A Case for Polishing Your Tools
I have a lust in understand things to a deeper level than what is needed to actually implement or use the thing. How deep is a question for each learning or interest in question. There is always a trade off between productivity and capability. Do you just implement and move on without knowing anything about what just happened, or do you dig in so hard that you end up only reading and not implementing?
I believe the fundamentally correct answer to this is that your behaviour should shift within the bounds of that spectrum at any one time. If you’re falling too deep, dig your hands and feet into the walls of the rabbit hole to halt your fall, scurry back up a little, and enter one of the horizontal tunnels you fell past. Rinse, repeat.
As someone new to programming, I was given some “OK buddy” treatment when excitedly advertising to more experienced programmers that I was switching to Neovim from VSCode. It’s a large hurdle to overcome for sure. But the investment is paying dividends. Not only can I work with files and file systems way faster, but I’ve accidentally learned many fundamental programming concepts and practices through polishing my tool (Neovim), that even if I were to switch to a different editor now, it would have still be worth the time.
Consider the case of someone who’s starting out. They know next to nothing about reading and implementing APIs, debugging, program flow or sourcing, managing and working with packages, binaries and configuration files on their system. That was me, and still is to whatever degree.
That person can teach themselves all of that through building their Neovim setup from scratch. Anyone who opens up a bare bones Neovim/Vim install is compelled to polish it, hard. It looks awful and feels completely unusable. But in reality, it’s a sandbox in which to play. It’s easy to work iteratively and interactively, and it results in having a tool that greatly enhances your ability to work with code and your system (yes, even debugging). And it’s fun to do it! The moments of gratification are much closer together. In this sense, it becomes a “personal development environment” (PDE, as apposed to IDE), as explained by TJ Devries in his video, PDE: A different take on editing code.

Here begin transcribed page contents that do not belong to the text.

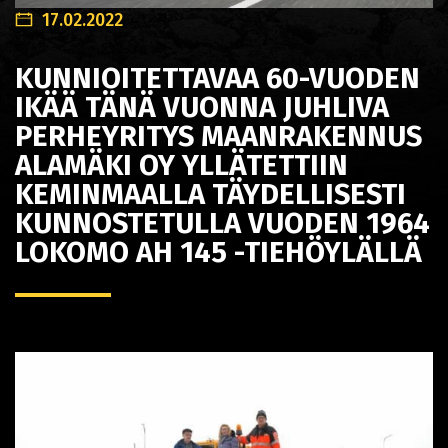
17.02.2022
KUNNIOITETTAVAA 60-VUODEN
IKÄÄ TÄNÄ VUONNA JUHLIVA
PERHEYRITYS MAANRAKENNUS
ALAMÄKI OY YLLÄTETTIIN
KEMINMAALLA TÄYDELLISESTI
KUNNOSTETULLA VUODEN 1964
LOKOMO AH 145 -TIEHÖYLÄLLÄ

Not only this, but working with Neovim keeps you closer to the command line. This has also taught me a lot. I greatly enjoyed getting over the intense feeling of danger when using the command line. And the power and value it brings! Steve Yegge comments on this at length in one of his tech talks. Doing things in the command line uncovers a lot of knowledge too, in the same way as Neovim does.
For example, why does moving a file with mv
run so quickly,
while copying it with cp
runs much slower? The path to answering this question isn’t as clear if you work with a file
manager, or do the moving and copying via the file browser of your IDE.
In the shell, there are many fewer layers of abstraction. You’re operating in a space further down the rabbit hole, where information is more raw and questions are as a result more clear. Searching “why is mv faster than cp?” will lead you to much richer information than “why does copying files in Finder, take longer than moving them”.
So you may dig into cp
a little further and come across rsync
, and find that it’s a better program for
many copying tasks. From there you may well polish your tool (shell config) a little more and make an alias
for it like alias rsync="rsync -vrPlu"
. Now your speed is further optimised by not having to type the flags
you always want, and your cognitive load is lower by not having to remember or search for those flags in the
first place.
Then you may want to alias some other frequently typed commands. Now you have enough where you refactor them
out into a separate file and source it in your .zshrc
, which requires you to learn a bit of bash syntax,
which leads you to writing little utility scripts that run fast and do whatever you want, because it
runs in the shell and the shell is the lowest level interface between you and the computer. Your computer becomes a much more powerful tool for you, and it’s nicely polished so that you move
fast and freely. That’s ace!
Whenever someone says “polishing your tools is a trap, it’s a bad thing”, they’re speaking of the extremes. Polishing your tools can be a great thing . It’s helped me learn a good amount of base knowledge in an engaging environment and rewarding environment. No-one wants to use a rusty hammer that gives them splinters, particularly if they can learn things a long the way by polishing and sanding it. As with everything, self control, moderation and keeping an end goal in mind is key.